Today we are opening in Open Source Qizmt, an internal framework for distributed computing, created by the Data Mining team in Myspace. Qizmt can be used for numerous operations that require processing large amounts of data. Such as filtering in the system of recommendations and analytics.
Some sources have already reported on this issue and wrote that this is a framework for a recommendation system. This is not true. This is a complete implementation of MapReduce , written for Windows. ')
Not so often .NET lovers are faced with open source projects of this level. Despite the fact that the system is declared as Alpha, quite a lot of functionality is declared (which is not surprising, since it seems to be working on the myspace framework)
Rapid development of mapreduce jobs in C #
Easy installer
Integrated IDE / Debugger (including step through debugging jobs on a cluster)

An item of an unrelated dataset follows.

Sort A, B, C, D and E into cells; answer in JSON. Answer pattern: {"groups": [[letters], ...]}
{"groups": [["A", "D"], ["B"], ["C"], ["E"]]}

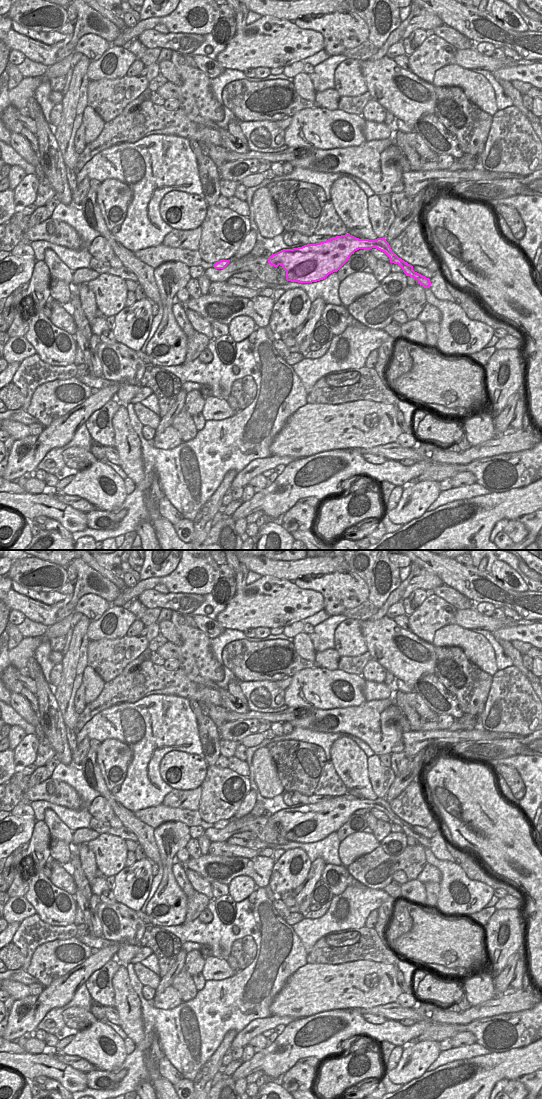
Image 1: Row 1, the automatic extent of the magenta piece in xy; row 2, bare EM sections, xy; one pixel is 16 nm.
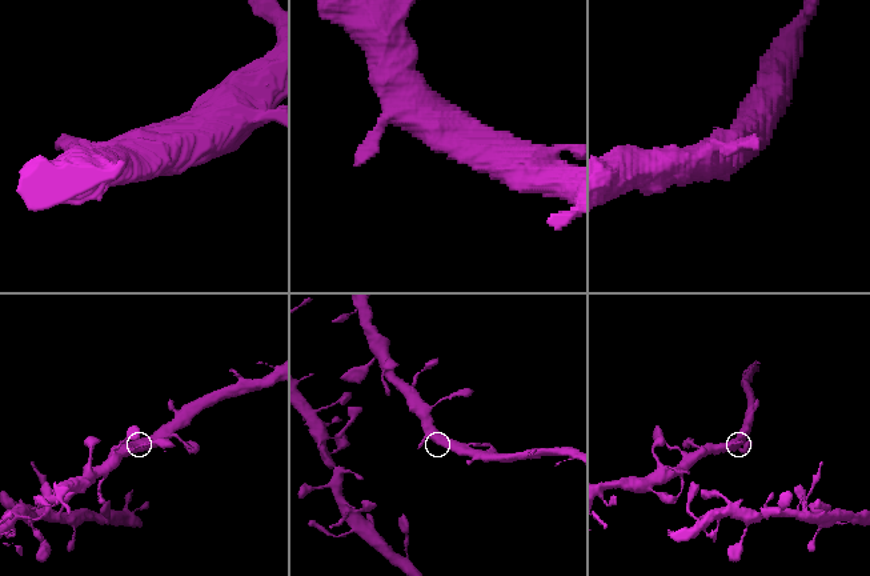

From any machine in the cluster:
Cluster Assembly Cache (CAC) - .NET cache assemblies for mapreduce jobs
3 types of jobs: - Mapreduce - set logic for large amounts of data - Remote - for those tasks that do not fit the mapreducer template - Local - orchestration of connections between Mapreduce and Remote jobs
3 ways to exchange data in mapreduce
- Sorted - key / value pairs are evenly sorted by cluster - Grouped - unsorted, but similar key / value pairs on one reducer - Sorted by hash is a super fast way to sort random data
All this looks quite impressive, although I think now it is not particularly important on what such frameworks are written. They are still used by platform independent methods - light services à la REST / REST2. They say the same Bing uses Hadoop . But in any case, it's nice that colleagues from Myspace shared the code.